The injury occurred in bizarre circumstances before the start of a club championship quarter-final against Ballintubber on October 6, 2013, when Kilcoyne twisted his leg awkwardly as he sprung away from a wooden bench after a team photograph had been taken.
Now the one-time Mayo forward has been ‘reinvented’ as his club’s goalkeeper, with Knockmore attempting to win their first county senior title since 1997 when they take on defending champions Castlebar Mitchels, at MacHale Park tomorrow evening.
“It’s nice to be back playing and preparing for a county final again,” says Kilcoyne, who played in Knockmore’s attack in their 2002 and 2004 final defeats to Crossmolina and Ballina Stephenites.
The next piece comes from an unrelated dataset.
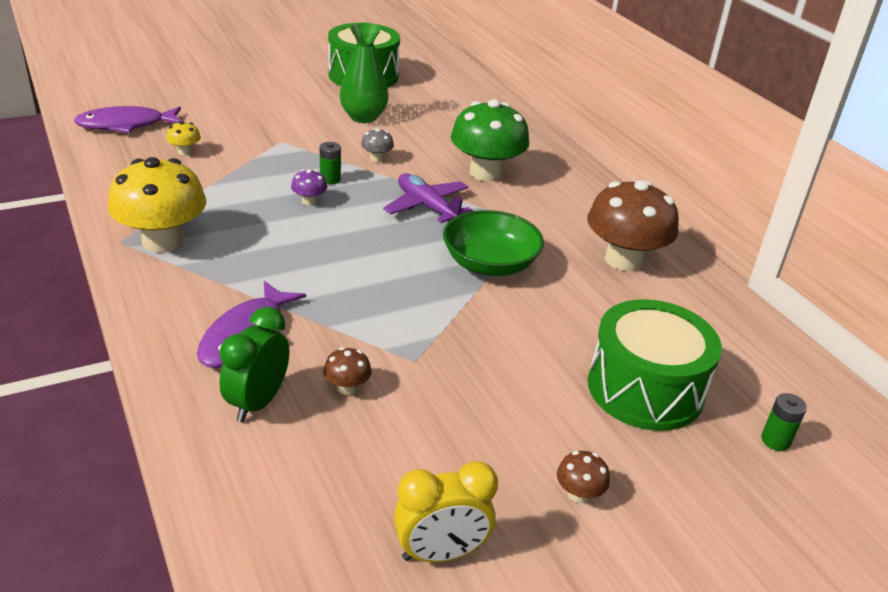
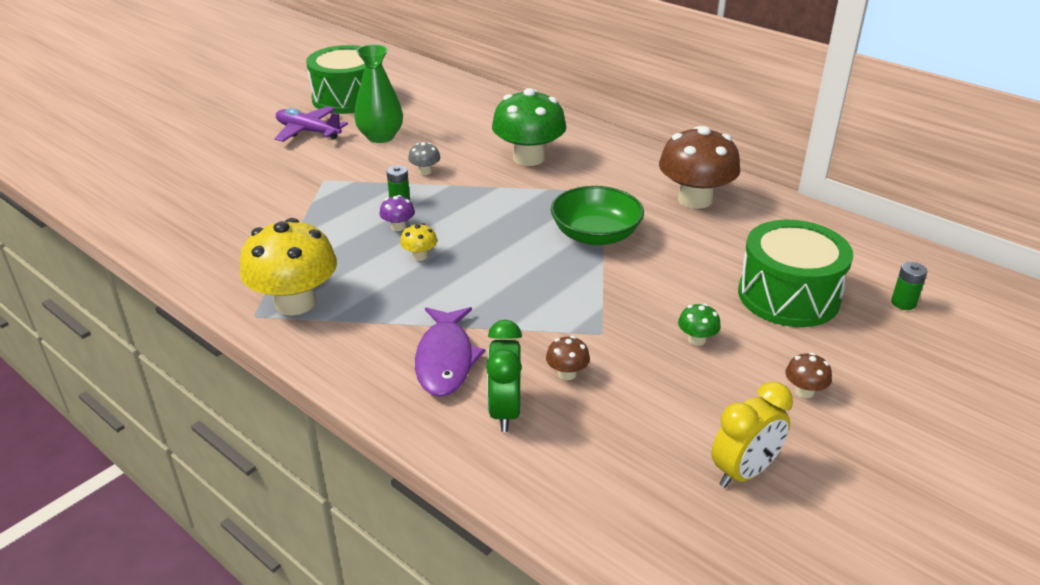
camera: 20 degrees left, 0 degrees up
purple fish [74,106,181,133] -> none
yellow mushroom [166,121,201,156] -> yellow mushroom moved to [400,223,437,261]
purple plane [383,173,473,223] -> purple plane moved to [275,106,348,142]
none -> green mushroom [678,304,721,346]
“100%, hand on heart, I never thought I’d be in this position again. This is bonus territory for me after everything that’s happened. I’ve been reinvented really.
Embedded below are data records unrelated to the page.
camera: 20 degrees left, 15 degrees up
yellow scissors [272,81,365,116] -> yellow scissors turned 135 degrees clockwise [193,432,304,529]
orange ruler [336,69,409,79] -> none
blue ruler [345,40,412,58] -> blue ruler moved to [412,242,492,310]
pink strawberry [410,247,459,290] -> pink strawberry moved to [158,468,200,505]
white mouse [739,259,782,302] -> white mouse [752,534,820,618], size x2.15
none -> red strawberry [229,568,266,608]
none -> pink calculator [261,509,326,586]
“To win this weekend would eclipse anything I’ve ever achieved in sport. I’d trade everything else in for a county medal. I’m not belittling my All-Ireland U21 medal — it means the world to me — but to win a championship with some lads that I’ve been playing with since I was six years of age would be really something special.”
Kilcoyne’s transformation from injured forward to a goalkeeper that has kept clean sheets in three of his last four championship games began with a casual conversation in London last Christmas during a club trip.
Shooting the breeze with former Knockmore manager Nigel Reape, Kilcoyne discovered that regular goalkeeper Gerry Higgins had left for America so there would be a vacancy at number one in 2017. The rest is history.
“I was telling Nigel that my knee wouldn’t bend enough to sprint so it looked like my days of playing outfield were over. He asked me if I’d ever considered playing in goal.
“My initial thought was that I’d be a useless goalkeeper! But the conversation planted the seed at the same time.
“I decided after Christmas to give it a shot because, if nothing else, it might help my knee to loosen out a bit. So I chatted to a few of the lads, chatted to our manager Ray McHale, and he said, ‘If you’re willing to try it, let’s try it. Sure you can catch it and kick it anyway.”
Ironically, Kilcoyne made his competitive debut against Ballintubber in the Mayo Secondary League. “It went off without incident,” he says, smiling. “But I can’t say that I haven’t looked back since, because I have.”
His knee has stood up well to the rigours of around 20 matches with Knockmore this season, and the quality and accuracy of Kilcoyne’s kick-outs are a reminder of his prowess as a prolific free-taker during his pomp as a forward.
He’s the first to admit that he’s still learning the goal-keeping trade, but he’s enjoyed putting his injury trials and tribulations behind him and helping Knockmore reach their first county final in seven years.
“Parts of it are still very vivid, things like the initial injury, the pain, and the torture after the operation. Other parts of it are like a dream, it really doesn’t seem like three years ago.
“I would love if the injury hadn’t happened but it did, and I know I’m very lucky to be playing football again. I just want to enjoy it now.”
As befitting a man who was recently appointed as Betfair’s head of marketing for southern Europe, Kilcoyne says Castlebar’s odds of 1/5 to retain the Moclair Cup (Knockmore are 4/1 outsiders) seem fair enough.
“They’re favourites for a reason, they’re a fine side. But do we believe we can win it? Absolutely. Do we have to put in our best performance of the year to have a chance? Yes.
“But we’re going to work hard, we won’t give up, and we’ll battle to the bitter end.”